Gehört Froschlaich zu Dehland? Oder Kuhmist? Oder Mückenstiche? Das sind doch völlig unsinnige Fragen. Gibt es Laich, Mist und Mückenstiche in Dehland? Das ist die richtige Frage, und die Antwort ist: ja. Passen Laich, Mist und Mückenstiche zu Dehland? Ebenfalls ja, denn es gibt hier seit Menschengedenken Frösche, Kühe und auch Mücken. In Dehland gibt es auch Muslime, wenn auch noch nicht lange, und folglich den Islam. Passt der Islam also zu Dehland? Das ist nicht ganz so einfach wie beim Froschlaich, der schon immer da war. Es muss gefragt werden: Ist der neu eingewanderte Islam mit der dehländischen Verfassung vereinbar? Das sollte der Seehofer untersuchen, anstatt dumm rumzublubbern, dafür ist er schließlich Innenminister. Als kleiner grüner Frosch halte ich mich da aber raus.“
Ramses holte tief Luft, bevor er seine Frage losließ: „Wird Dehland seine Klimaziele erreichen? Fünfzig!“
„Ich, weiß, Du wünscht Dir ein „nein“, denn in diesem Fall wird es aufgrund des steigenden Meeresspiegels und der zunehmenden Regenfälle mehr Feuchtgebiete geben als jetzt. Glückwunsch! Dehland wird seine Klimaziele nicht erreichen, und das ist in gewisser Weise auch gut so. Denn das Vorhaben, den Temperaturanstieg auf 2°C zu begrenzen, akzeptiert, dass Bangladesh völlig unter Wasser gesetzt wird. Aktuell hat das Land 166 Millionen Einwohner. Ob jemand in der Bundesregierung schon mal darüber nachgedacht hat, was das für die höher gelegenen Regionen der Nachbarstaaten bedeutet? Ich habe aber auch noch eine schlechte Nachricht: Dehland wird selbst dieses zu niedrig gesetzte Ziel verfehlen. Noch viel mehr dicht besiedelte Gebiete und Städte weltweit werden vom Wasser verschluckt werden.“
Manfred holte Luft und sagte dann: „Soll ich weiter bei Facebook bleiben?Fünf!“
„Da Du ein kluger Bärenlebener bist, hast Du Dich vermutlich nicht unter Deinem Klarnamen registriert und auch bei der Auflistung Deiner ‚Freunde‘ jede Menge falsche Spuren gelegt.
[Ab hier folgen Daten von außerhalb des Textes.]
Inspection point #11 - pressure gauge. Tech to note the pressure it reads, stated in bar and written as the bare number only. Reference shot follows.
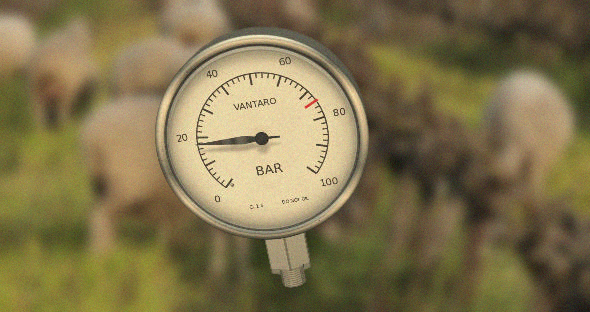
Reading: 18
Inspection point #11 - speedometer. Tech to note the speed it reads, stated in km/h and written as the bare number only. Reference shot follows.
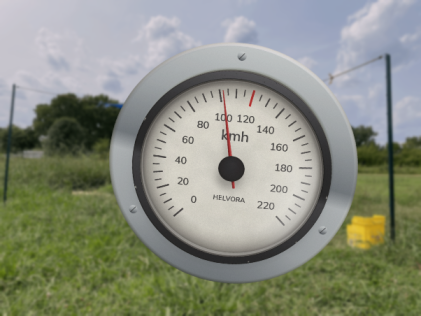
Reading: 102.5
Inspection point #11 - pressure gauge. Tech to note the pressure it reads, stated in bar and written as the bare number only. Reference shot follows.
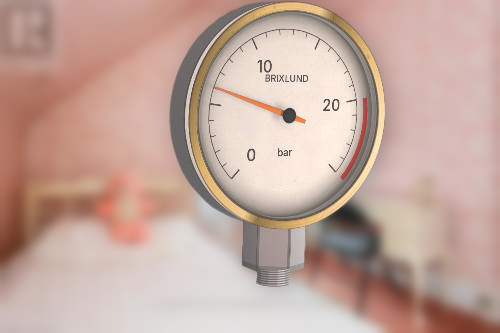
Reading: 6
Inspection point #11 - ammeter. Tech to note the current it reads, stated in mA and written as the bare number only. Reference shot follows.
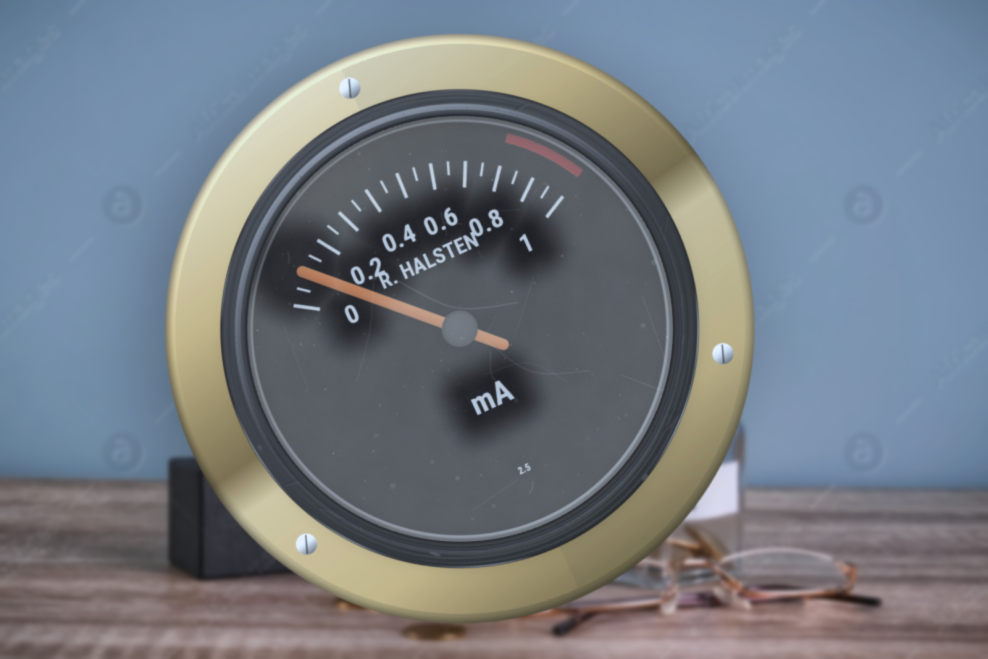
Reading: 0.1
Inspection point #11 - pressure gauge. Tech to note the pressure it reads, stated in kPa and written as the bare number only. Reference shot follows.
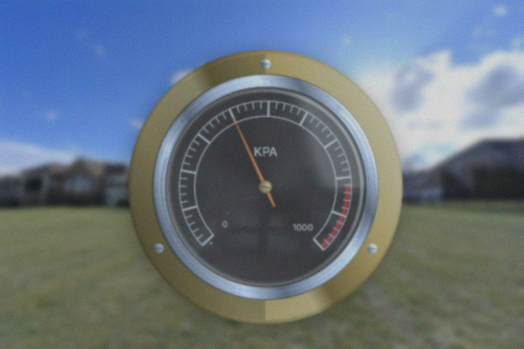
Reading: 400
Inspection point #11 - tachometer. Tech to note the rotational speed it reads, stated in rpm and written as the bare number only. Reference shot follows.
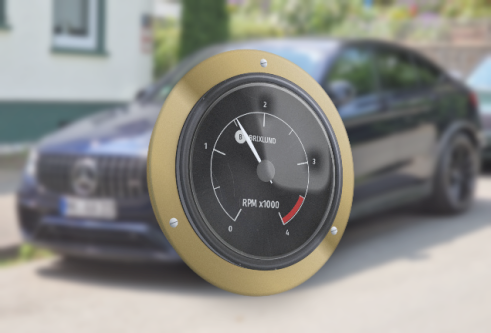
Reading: 1500
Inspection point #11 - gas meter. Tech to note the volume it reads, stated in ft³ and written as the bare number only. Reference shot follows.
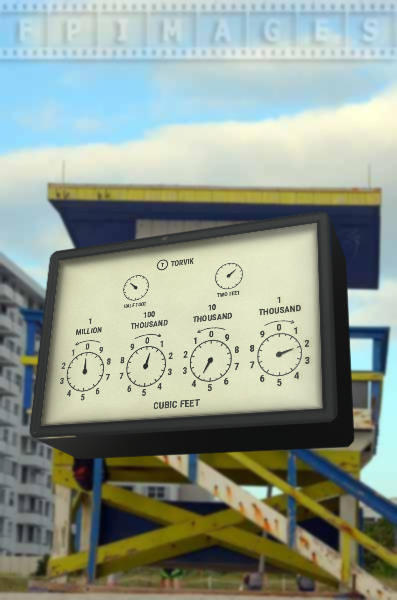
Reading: 4200
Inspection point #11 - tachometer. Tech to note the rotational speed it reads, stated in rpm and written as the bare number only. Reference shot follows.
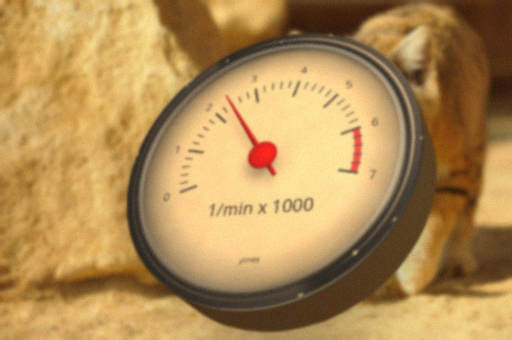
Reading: 2400
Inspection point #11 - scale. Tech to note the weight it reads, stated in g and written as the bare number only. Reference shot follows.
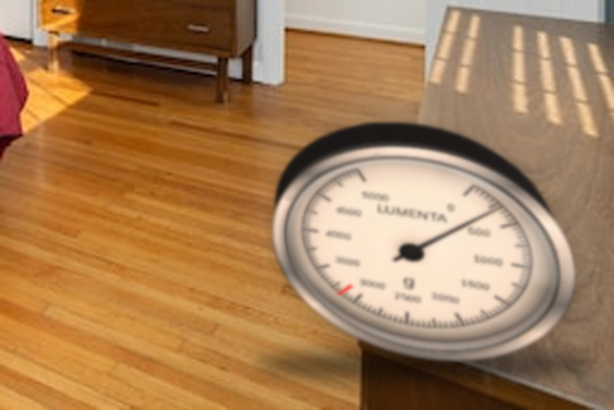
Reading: 250
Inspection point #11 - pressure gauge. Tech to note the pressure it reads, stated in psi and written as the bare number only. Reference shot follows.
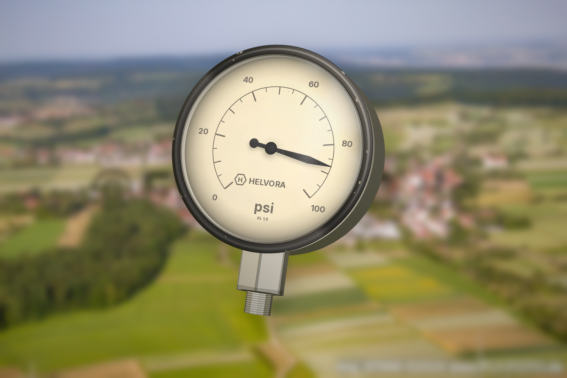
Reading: 87.5
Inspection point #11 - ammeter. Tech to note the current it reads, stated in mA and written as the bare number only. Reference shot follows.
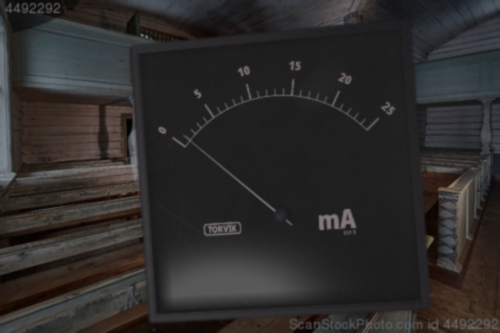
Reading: 1
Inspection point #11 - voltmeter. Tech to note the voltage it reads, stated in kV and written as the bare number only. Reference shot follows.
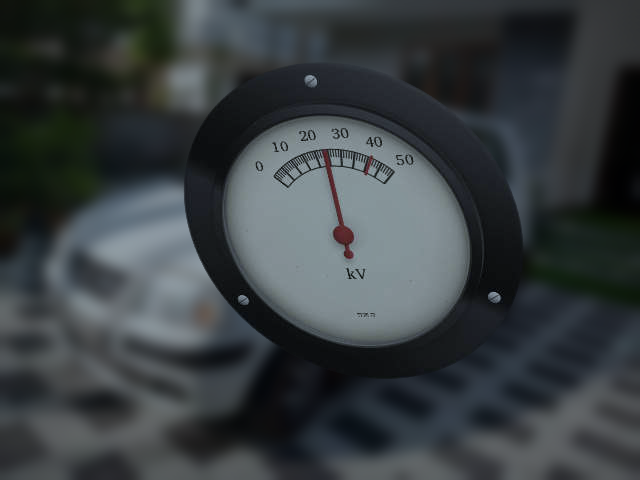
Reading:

Als unser Admin brauchst Du viele Connections, die Du momentan leichter, vielleicht auch nur bei Facebook findest. Solange das so ist, musst Du das Netzwerk nutzen, fürchten wir. Wir haben recherchiert, dass es in den USA wegen der zunehmenden Adipositas Widerstände gegen zu viele Kohlehydrate in der Nahrung gibt, zum Beispiel in sogenannten Erfrischungsgetränken. Vielleicht tut man deshalb auch etwas gegen den Zuckerberg, und das Facebook-Problem erledigt sich von selbst?“
Die Eisbärenzwillinge verstanden nicht, warum ihr Beitrag allgemeine Heiterkeit auslöste. Sie ließen sich nicht beirren und stellten, ohne sich abzusprechen, wie aus einem Mund ihre Frage: „Weiß Präsident Trump, was er tut? Achtundneunzig!“
„Alle sich ihrer selbst bewussten Lebewesen meinen zu wissen, was sie tun. Meistens stimmt das ja auch: Sie wissen, dass sie fressen, dass sie Sex haben, dass ihnen übel ist, dass sie Mittagsschlaf halten, und so weiter. Sie sind sich allerdings nicht immer der Konsequenzen bewusst, die aus ihrem Tun folgen. Wer zum Beispiel Giftiges frisst, kann krank werden oder sterben, beim Sex kann eine Frau schwanger werden. Wenn Trump in Florida Golf spielt, weiß er vermutlich, dass er mit Hilfe speziell geformter Schläger weiße Bälle in hohem Bogen über grünen Rasen durch die Luft schießt, aber er denkt vielleicht nicht daran, dass er sich stattdessen besser mit Melania aussöhnen, mit seinem kleinen Sohn spielen oder mit Putin telefonieren sollte, um Schlimmes von sich und der Welt abzuwenden. Insofern ist Trump wie jeder andere Mensch. Er ist aber nicht wie die meisten anderen amerikanischen Präsidenten vor ihm: Die haben häufiger darüber nachgedacht, welche Folgen ihr Handeln haben könnte.
Ist künstliche Intelligenz gut oder schlecht? Eins!“
„Intelligenz, mein lieber Mann, ist moralisch neutral. Gut oder schlecht wird sie wegen ihrer Anwendung. Es ist jetzt zum Beispiel positiv intelligent, die Bärenlebener Intelligenz darauf zu richten, den Dorfbewohnern zu ihrem notwendigen Schlaf zu verhelfen, damit sie sich Morgen wieder intelligent wie gewohnt verhalten können. Deshalb sollten wir unsere Versammlung jetzt aufheben und die Frage nach der Bewertung der KI auf einen späteren Zeitpunkt verschieben. Gerne übrigens in Fortführung der Form der heutigen Diskussion, die mir gut gefallen hat. Danke, Kulle, für die Idee!“
Tumus Anregung traf auf ungeteilte Zustimmung.